Puntos de Interés
Orografía
Peña San Torcuato
La Peña San Torcuato, con sus 1106 m de altitud, constituye uno de los perfiles más reconocibles del paisaje a la entrada del valle de Ezcaray. Su nombre podría estar relacionado con el propio topónimo de la localidad, de origen vasco: haitz (peña) y garay (alta), es decir, “roca elevada”, una posible alusión a esta característica formación conocida también como la picota de San Torcuato, que se levanta en la margen derecha del río Oja.
Desde el punto de vista geológico, el enclave resulta especialmente interesante. En este lugar se aprecia el contacto entre los conglomerados del Oligoceno, y las calizas y dolomías del Lías (Jurásico). Estas últimas afloran en la peña formando llamativos estratos verticalizados, a modo de crestón, visibles tras la ermita de Nuestra Señora de Allende.
La naturaleza caliza de la peña explica también su comportamiento hidrogeológico. A diferencia de materiales como cuarcitas, pizarras o esquistos, abundantes en otras zonas de la Sierra de la Demanda y poco permeables, las calizas jurásicas se disuelven con relativa facilidad por la acción del agua. La lluvia se infiltra, ensancha grietas y crea cavidades que facilitan la circulación subterránea.

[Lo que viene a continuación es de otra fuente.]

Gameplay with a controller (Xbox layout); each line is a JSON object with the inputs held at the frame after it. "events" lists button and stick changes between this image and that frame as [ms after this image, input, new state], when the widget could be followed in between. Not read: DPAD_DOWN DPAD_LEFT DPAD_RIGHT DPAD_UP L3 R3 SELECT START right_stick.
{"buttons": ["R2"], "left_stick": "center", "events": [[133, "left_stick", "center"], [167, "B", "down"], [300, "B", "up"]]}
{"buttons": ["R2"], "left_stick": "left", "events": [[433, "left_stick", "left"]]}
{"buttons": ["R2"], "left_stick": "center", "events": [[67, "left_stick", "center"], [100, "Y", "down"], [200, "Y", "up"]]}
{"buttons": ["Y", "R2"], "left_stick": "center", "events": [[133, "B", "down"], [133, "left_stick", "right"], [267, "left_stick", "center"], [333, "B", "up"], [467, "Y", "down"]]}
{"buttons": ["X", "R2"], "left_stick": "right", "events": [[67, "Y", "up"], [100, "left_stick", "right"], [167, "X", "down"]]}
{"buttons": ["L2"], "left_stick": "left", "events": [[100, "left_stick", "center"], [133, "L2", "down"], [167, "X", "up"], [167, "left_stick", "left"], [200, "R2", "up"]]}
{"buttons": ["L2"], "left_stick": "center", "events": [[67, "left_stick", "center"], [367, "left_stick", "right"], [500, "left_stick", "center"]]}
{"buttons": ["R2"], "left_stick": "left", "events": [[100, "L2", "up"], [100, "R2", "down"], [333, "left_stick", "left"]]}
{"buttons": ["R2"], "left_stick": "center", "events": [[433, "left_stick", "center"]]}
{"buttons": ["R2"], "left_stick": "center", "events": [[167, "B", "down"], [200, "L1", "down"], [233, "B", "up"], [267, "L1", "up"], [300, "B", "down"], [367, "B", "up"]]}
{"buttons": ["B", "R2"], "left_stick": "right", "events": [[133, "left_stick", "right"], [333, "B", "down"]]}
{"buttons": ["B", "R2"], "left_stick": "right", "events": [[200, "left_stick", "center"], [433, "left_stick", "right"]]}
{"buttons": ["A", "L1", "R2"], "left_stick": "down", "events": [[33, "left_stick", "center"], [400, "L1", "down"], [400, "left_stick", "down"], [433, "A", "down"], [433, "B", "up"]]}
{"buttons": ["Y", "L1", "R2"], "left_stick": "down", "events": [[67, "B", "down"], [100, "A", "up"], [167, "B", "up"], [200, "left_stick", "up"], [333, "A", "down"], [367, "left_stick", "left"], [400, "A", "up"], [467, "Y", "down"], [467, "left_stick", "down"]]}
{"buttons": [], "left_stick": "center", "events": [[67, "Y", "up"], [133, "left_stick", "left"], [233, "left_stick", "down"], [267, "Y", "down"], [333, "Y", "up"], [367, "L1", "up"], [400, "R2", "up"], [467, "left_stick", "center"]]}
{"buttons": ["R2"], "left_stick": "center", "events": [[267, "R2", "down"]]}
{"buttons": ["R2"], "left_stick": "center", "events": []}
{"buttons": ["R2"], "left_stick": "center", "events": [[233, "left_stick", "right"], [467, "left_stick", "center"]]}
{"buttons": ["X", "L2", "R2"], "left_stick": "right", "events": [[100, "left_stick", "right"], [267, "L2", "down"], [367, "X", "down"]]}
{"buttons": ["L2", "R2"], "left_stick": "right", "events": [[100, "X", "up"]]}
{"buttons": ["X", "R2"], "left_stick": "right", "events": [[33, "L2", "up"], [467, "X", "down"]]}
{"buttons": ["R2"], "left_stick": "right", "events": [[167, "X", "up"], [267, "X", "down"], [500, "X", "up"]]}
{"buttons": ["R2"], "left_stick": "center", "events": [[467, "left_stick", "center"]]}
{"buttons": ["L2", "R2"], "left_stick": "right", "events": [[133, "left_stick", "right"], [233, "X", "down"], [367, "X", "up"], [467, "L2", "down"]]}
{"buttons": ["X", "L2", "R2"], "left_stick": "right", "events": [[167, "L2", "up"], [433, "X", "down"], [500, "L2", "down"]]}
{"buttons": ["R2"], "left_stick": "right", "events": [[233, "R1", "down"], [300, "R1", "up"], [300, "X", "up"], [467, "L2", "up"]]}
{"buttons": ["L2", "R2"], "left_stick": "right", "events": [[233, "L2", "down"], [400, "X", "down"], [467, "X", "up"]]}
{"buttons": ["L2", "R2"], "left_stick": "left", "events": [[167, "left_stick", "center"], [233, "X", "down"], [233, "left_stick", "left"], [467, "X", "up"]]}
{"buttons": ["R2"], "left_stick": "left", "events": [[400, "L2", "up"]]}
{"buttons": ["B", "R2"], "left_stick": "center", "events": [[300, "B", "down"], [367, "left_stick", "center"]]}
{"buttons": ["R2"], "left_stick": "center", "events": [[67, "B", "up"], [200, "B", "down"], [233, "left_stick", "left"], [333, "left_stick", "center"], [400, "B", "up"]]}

Esta elevada permeabilidad permite la acumulación de agua en el acuífero Pradoluengo-Anuiano, que aflora en distintos puntos al pie de la montaña.
En la base de la peña surgen dos importantes manantiales. El de la Peña San Torcuato es uno de los más caudalosos de la zona, con un caudal medio aproximado de 27 l por segundo. Otro, aún más abundante, se encuentra en una propiedad privada cercana. Además, a unos 300 m brota un pequeño manantial que abastece las dos fuentes situadas junto a la Ermita de Nuestra Señora de Allende: la superior, construida en sillería en 1873, constituye la primera salida del agua, mientras que más abajo se localiza su sobradero, junto al camino.